## Work to be completed
With the records in front of you, set every one of them down exactly.
-- Available data follows --
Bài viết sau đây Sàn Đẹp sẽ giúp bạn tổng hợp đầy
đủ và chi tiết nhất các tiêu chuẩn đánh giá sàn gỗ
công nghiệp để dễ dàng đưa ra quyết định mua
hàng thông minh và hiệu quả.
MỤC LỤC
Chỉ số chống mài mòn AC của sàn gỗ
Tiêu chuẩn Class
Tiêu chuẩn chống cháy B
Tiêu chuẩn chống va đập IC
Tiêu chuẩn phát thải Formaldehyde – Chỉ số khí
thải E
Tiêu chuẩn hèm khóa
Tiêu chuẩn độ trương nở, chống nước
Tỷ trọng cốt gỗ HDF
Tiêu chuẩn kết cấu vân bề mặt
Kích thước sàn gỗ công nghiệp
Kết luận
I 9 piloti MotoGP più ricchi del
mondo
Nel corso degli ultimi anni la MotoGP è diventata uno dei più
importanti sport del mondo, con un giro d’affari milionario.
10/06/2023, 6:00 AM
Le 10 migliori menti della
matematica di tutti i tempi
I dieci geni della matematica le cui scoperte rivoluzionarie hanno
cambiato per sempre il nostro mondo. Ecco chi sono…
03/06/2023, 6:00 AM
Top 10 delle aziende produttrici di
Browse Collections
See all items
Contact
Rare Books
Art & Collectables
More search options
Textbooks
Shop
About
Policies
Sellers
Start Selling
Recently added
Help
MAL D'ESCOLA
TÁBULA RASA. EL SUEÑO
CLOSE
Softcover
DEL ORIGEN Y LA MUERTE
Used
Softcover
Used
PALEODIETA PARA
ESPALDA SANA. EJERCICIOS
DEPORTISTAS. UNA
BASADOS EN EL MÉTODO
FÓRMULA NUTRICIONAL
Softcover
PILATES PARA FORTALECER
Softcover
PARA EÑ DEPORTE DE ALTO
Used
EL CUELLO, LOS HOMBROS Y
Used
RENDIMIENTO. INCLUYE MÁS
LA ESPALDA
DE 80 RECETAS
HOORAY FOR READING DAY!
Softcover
-- Available data concluded --
## Result of this task
Bài viết sau đây Sàn Đẹp sẽ giúp bạn tổng hợp đầy
đủ và chi tiết nhất các tiêu chuẩn đánh giá sàn gỗ
công nghiệp để dễ dàng đưa ra quyết định mua
hàng thông minh và hiệu quả.
MỤC LỤC
Chỉ số chống mài mòn AC của sàn gỗ
Tiêu chuẩn Class
Tiêu chuẩn chống cháy B
Tiêu chuẩn chống va đập IC
Tiêu chuẩn phát thải Formaldehyde – Chỉ số khí
thải E
Tiêu chuẩn hèm khóa
Tiêu chuẩn độ trương nở, chống nước
Tỷ trọng cốt gỗ HDF
Tiêu chuẩn kết cấu vân bề mặt
Kích thước sàn gỗ công nghiệp
Kết luận
I 9 piloti MotoGP più ricchi del
mondo
Nel corso degli ultimi anni la MotoGP è diventata uno dei più
importanti sport del mondo, con un giro d’affari milionario.
10/06/2023, 6:00 AM
Le 10 migliori menti della
matematica di tutti i tempi
I dieci geni della matematica le cui scoperte rivoluzionarie hanno
cambiato per sempre il nostro mondo. Ecco chi sono…
03/06/2023, 6:00 AM
Top 10 delle aziende produttrici di
Browse Collections
See all items
Contact
Rare Books
Art & Collectables
More search options
Textbooks
Shop
About
Policies
Sellers
Start Selling
Recently added
Help
MAL D'ESCOLA
TÁBULA RASA. EL SUEÑO
CLOSE
Softcover
DEL ORIGEN Y LA MUERTE
Used
Softcover
Used
PALEODIETA PARA
ESPALDA SANA. EJERCICIOS
DEPORTISTAS. UNA
BASADOS EN EL MÉTODO
FÓRMULA NUTRICIONAL
Softcover
PILATES PARA FORTALECER
Softcover
PARA EÑ DEPORTE DE ALTO
Used
EL CUELLO, LOS HOMBROS Y
Used
RENDIMIENTO. INCLUYE MÁS
LA ESPALDA
DE 80 RECETAS
HOORAY FOR READING DAY!
Softcover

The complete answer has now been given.